I’ll be interested to see if they continue the direction Stevens took – in which our hero Cliff Secord runs into pulp heroes without knowing who they are (Doc Savage, The Shadow).
But the main ingredient that made The Rocketeer iconic, and prevented us from ever seeing more of the stories, was Dave Stevens himself. His high standards for the work made it excellent, on the one hand, and impossible, on the other. By making it more possible, will we lose the excellence? Time will tell.
A “substantial portion” of profits from the series will be donated to Hairy Cell Leukemia research. That’s the form of Leukemia that Stevens fought for several years and which eventually led to his early death in 2008.
This is one of those Comic-Con days that’s full of news releases that often have nothing to do with comics, but have emanated anyhow from the singularity that is San Diego. Among the news is a little bit about Jon Favreau’s filmed take on the “Cowboys and Aliens” books with Harrison Ford and Daniel Craig. What I really like about this one is that Favreau is again relying heavily on practical effects with just a bit of digitality to enhance them. I say “again” because before he shot to everyone’s notice with Iron Man he directed Zathura – a film I think ought to have done much better – and Zathura made brilliant use of practical effects and miniatures. I’ve sort of expected his blockbusters might have changed things and I’m really glad to see him do another film with that same old school approach.
And that led me to think about Hollywood’s endless remakes, and the fact that although I have a soft spot for Disney’s Rocketeer movie…. it wasn’t actually that good a movie and it certainly wasn’t the movie that the Rocketeer deserved. So as of today, I’ve decided that what I would really like to see would be a Jon Favreau Rocketeer film – heavy on practical effects with just a digital gloss. Like everything imaginary, it would be awesome.
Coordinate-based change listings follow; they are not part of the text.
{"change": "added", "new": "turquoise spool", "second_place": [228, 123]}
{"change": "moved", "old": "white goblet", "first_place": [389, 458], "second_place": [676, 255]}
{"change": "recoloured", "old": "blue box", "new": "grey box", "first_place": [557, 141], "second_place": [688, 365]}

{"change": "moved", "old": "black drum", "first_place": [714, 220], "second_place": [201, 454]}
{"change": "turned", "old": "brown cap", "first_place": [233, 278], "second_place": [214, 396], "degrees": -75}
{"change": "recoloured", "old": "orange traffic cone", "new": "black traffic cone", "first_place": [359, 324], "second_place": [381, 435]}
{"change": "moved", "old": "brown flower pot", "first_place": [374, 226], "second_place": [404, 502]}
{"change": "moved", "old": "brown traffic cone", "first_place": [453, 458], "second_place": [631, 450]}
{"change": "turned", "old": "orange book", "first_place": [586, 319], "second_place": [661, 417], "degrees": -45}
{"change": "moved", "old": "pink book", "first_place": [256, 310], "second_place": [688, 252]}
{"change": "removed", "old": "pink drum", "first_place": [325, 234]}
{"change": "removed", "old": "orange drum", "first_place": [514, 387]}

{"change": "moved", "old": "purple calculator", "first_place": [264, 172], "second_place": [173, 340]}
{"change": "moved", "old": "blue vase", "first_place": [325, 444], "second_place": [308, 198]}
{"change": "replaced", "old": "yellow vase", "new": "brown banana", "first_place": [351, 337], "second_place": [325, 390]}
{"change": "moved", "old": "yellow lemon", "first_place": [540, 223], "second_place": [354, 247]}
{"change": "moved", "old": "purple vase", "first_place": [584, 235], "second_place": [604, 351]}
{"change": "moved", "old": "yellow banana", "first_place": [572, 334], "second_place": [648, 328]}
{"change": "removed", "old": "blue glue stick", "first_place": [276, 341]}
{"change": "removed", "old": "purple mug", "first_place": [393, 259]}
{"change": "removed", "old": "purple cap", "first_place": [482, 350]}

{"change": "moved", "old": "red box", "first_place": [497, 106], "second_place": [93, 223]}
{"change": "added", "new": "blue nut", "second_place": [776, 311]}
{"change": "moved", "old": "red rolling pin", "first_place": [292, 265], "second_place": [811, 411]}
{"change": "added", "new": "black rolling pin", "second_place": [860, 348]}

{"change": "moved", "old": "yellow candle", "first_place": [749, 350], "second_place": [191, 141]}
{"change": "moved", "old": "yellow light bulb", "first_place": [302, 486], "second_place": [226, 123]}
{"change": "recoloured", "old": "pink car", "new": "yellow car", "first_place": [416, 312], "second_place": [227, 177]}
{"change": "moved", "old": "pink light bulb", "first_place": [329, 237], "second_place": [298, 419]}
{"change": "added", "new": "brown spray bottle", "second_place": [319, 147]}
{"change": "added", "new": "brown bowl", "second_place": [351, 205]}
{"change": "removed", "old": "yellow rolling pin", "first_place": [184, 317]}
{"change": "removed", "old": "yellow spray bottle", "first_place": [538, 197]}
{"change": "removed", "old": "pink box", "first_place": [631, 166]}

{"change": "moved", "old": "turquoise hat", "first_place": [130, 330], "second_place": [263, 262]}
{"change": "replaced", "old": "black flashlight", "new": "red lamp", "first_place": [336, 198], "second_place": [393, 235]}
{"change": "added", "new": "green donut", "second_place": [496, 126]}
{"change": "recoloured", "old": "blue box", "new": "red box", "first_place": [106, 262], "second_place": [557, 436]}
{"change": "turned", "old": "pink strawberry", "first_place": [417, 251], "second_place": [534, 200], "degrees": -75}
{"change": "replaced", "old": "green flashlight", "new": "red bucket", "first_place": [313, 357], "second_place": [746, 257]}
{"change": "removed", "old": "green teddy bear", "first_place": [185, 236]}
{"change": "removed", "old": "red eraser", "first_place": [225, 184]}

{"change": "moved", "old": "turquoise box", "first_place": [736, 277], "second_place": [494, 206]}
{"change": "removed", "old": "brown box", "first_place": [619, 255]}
I meant it about Zathura. Go watch it.
My friend Glenn Price just showed me something he’s working on, and that reminded me of Andy Murdock‘s Lots of Robots. I hadn’t watched it in awhile, and before I knew it, well, that’s what I did. Now you should too.
Andy’s been pretty busy recently with his work for the National Geographic Channel but I hope he gets back to this one day.
Sadly it looks like you can’t buy the DVDs at the moment. You can’t have mine.
I’m complimented on my math so seldom that whenever it happens, I link to the place. In fact it’s happened only once. This is it.
Johanna Draper Carlson of Comics Worth Reading had her doubts about Kickstarter as a way to fund projects outside the traditional models of publication, and she expressed those doubts here; conversation ensued; and somehow my math skills came into play.
Normally that means that I count out the wrong change while a lot of people are standing in line behind me. This time, it was different.